** STORED ROWS **
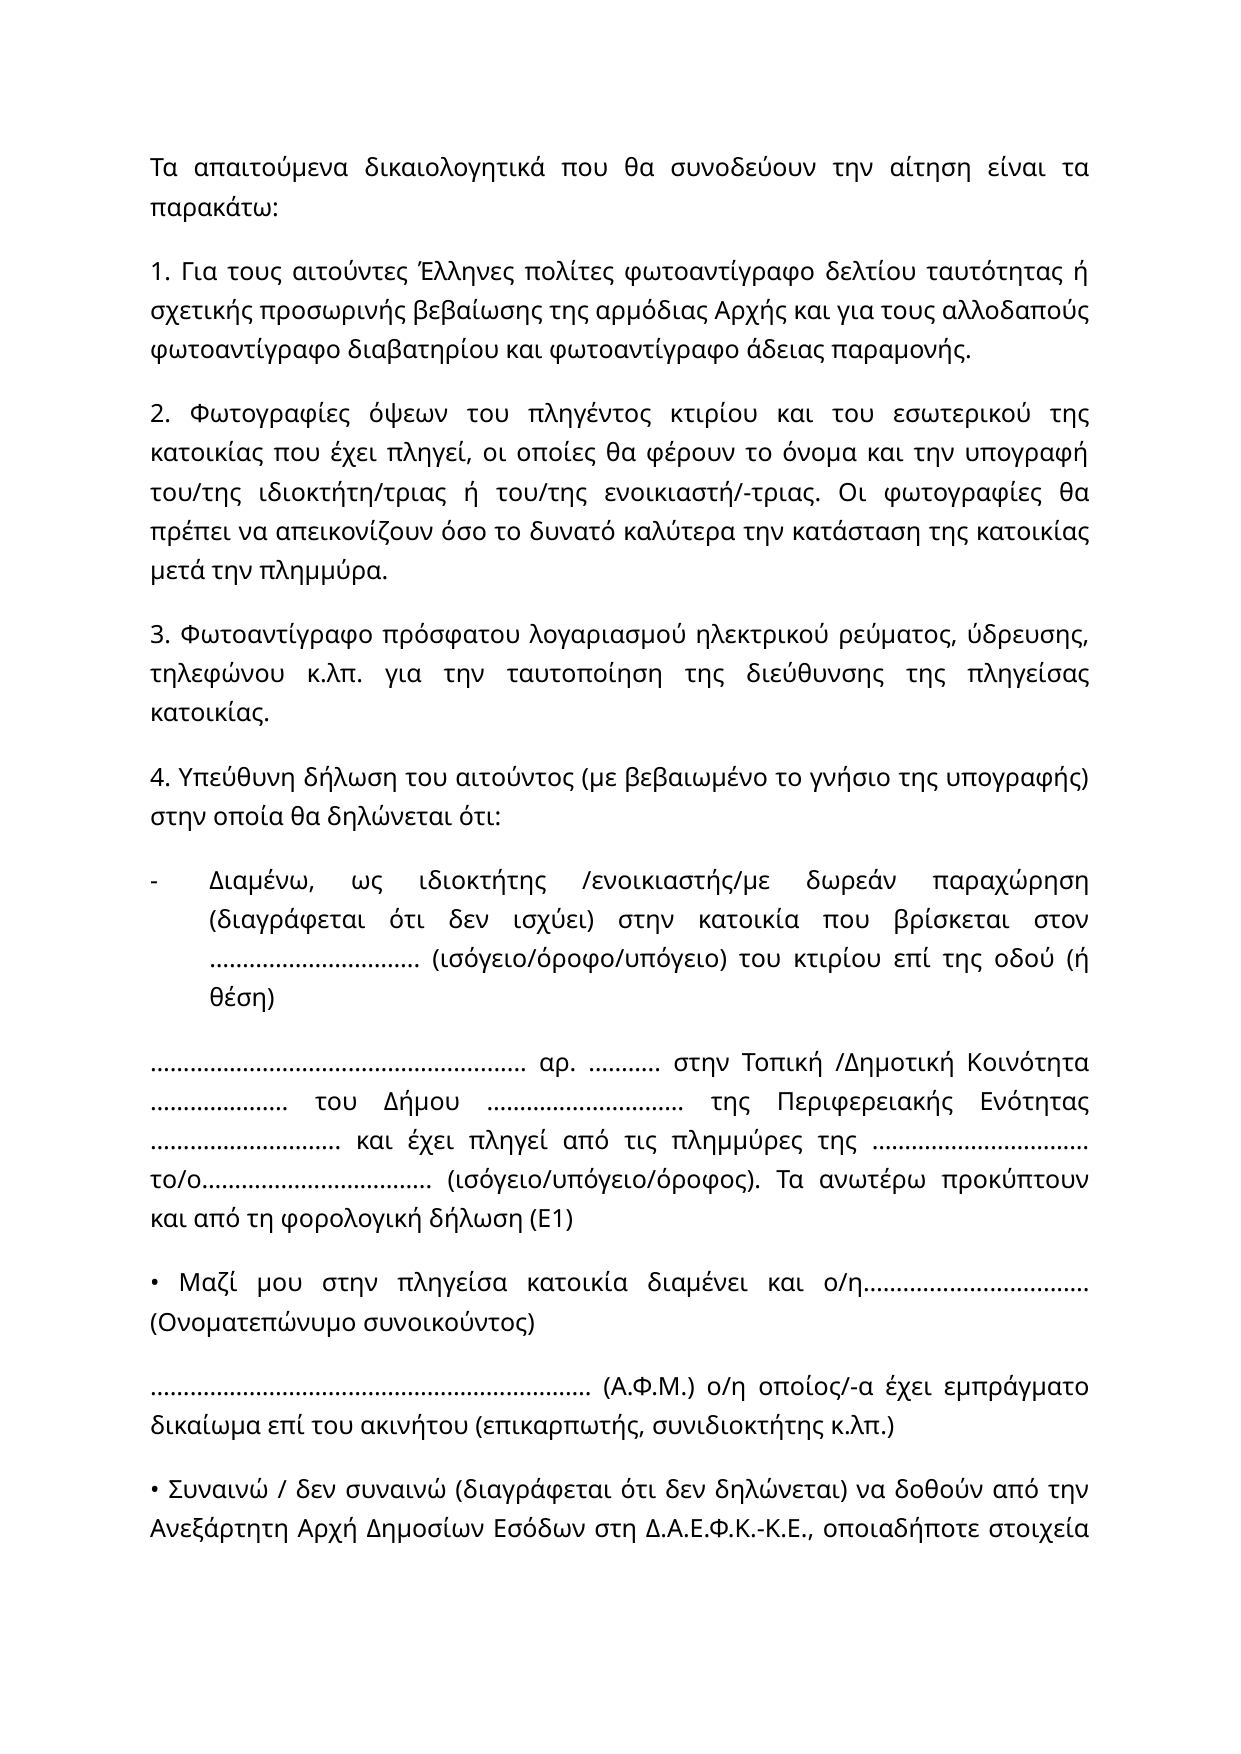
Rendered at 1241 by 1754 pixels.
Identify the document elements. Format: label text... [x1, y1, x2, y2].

---

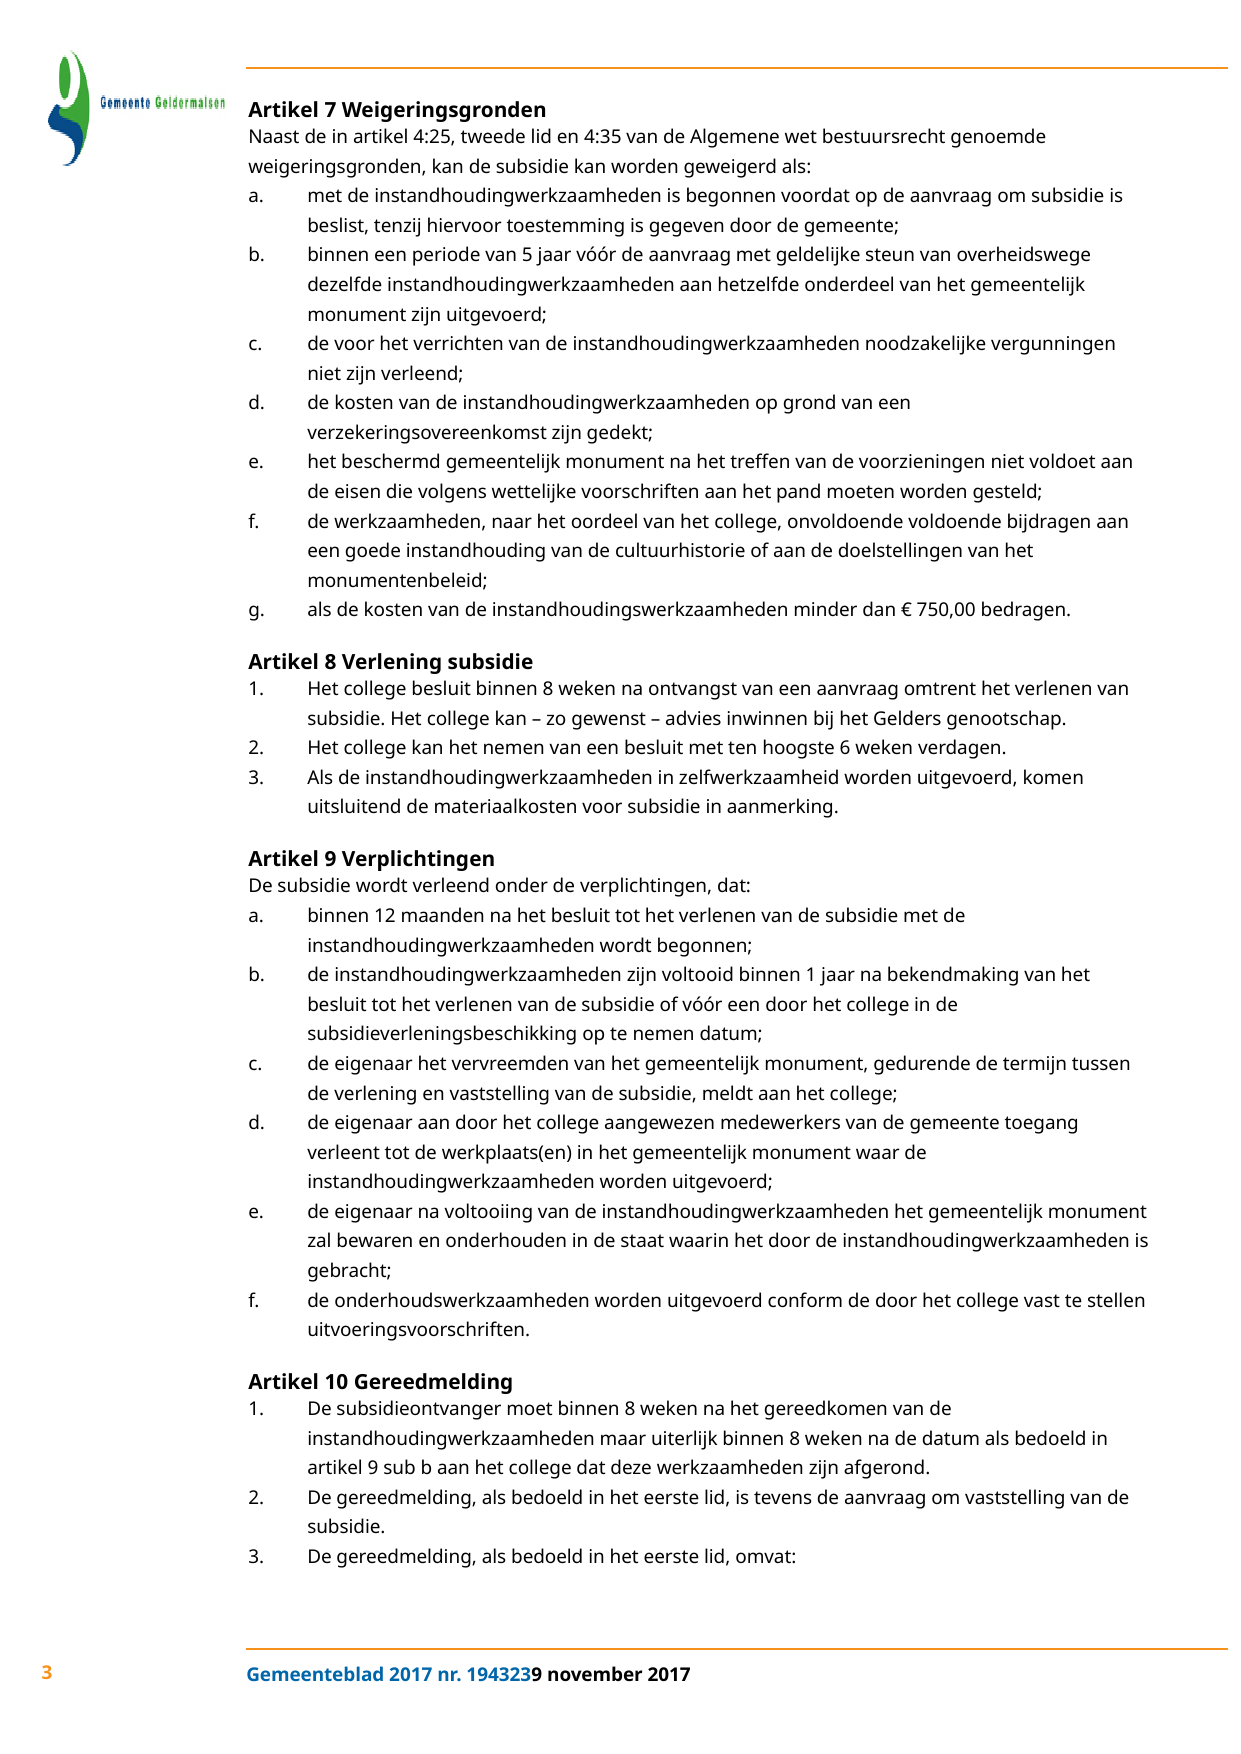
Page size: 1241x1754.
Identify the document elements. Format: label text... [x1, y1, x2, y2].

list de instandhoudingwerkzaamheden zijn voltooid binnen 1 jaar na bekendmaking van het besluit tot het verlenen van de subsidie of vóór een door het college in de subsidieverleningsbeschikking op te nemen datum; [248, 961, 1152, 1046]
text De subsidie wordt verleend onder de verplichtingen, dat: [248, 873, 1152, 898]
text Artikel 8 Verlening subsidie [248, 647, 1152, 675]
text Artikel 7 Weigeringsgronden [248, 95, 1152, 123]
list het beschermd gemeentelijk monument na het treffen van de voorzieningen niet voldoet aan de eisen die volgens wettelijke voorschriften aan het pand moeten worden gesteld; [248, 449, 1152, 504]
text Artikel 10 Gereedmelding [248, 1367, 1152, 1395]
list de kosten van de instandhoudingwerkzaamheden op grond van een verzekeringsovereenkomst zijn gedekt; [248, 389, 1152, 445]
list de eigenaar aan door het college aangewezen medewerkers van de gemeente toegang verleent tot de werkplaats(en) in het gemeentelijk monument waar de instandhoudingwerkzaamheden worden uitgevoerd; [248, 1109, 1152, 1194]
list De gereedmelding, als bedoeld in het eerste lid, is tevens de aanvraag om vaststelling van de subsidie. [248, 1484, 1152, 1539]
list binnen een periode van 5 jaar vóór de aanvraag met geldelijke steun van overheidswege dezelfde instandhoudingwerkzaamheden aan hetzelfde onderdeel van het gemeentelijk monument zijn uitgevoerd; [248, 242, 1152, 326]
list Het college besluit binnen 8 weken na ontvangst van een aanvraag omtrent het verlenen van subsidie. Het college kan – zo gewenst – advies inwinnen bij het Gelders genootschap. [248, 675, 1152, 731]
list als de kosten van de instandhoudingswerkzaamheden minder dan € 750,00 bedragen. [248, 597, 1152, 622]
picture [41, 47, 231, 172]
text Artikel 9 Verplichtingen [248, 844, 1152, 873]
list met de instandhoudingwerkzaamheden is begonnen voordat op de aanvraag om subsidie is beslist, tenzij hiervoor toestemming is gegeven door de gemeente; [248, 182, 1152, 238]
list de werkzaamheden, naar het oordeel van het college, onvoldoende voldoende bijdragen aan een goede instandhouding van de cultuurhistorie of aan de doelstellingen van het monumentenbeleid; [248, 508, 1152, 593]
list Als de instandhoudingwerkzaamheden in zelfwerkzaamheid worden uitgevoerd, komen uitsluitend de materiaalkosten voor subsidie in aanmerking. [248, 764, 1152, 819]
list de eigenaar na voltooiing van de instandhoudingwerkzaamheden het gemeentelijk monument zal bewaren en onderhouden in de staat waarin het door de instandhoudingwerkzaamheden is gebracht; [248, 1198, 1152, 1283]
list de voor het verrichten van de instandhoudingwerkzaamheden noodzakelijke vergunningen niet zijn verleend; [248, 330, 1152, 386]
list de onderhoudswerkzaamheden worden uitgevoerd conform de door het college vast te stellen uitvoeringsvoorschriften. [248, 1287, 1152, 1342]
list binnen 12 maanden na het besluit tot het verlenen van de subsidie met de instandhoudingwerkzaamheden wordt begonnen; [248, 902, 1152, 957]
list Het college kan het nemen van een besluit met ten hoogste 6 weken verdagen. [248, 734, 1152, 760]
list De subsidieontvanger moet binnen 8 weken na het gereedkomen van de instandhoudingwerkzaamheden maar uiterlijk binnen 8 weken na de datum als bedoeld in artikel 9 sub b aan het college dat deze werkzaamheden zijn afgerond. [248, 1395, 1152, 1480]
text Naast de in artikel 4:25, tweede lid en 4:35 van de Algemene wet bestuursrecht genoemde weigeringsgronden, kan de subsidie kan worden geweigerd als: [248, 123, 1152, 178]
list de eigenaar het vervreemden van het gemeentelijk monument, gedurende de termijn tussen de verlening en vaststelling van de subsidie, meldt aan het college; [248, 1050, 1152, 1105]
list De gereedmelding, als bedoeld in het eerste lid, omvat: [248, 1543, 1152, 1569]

** WHAT TO PRODUCE **
Which lines above contain the word "vaststelling"? Gather each one and copy it out, with case counting.

** WRITTEN RESPONSE **
list De gereedmelding, als bedoeld in het eerste lid, is tevens de aanvraag om vaststelling van de subsidie. [248, 1484, 1152, 1539]
list de eigenaar het vervreemden van het gemeentelijk monument, gedurende de termijn tussen de verlening en vaststelling van de subsidie, meldt aan het college; [248, 1050, 1152, 1105]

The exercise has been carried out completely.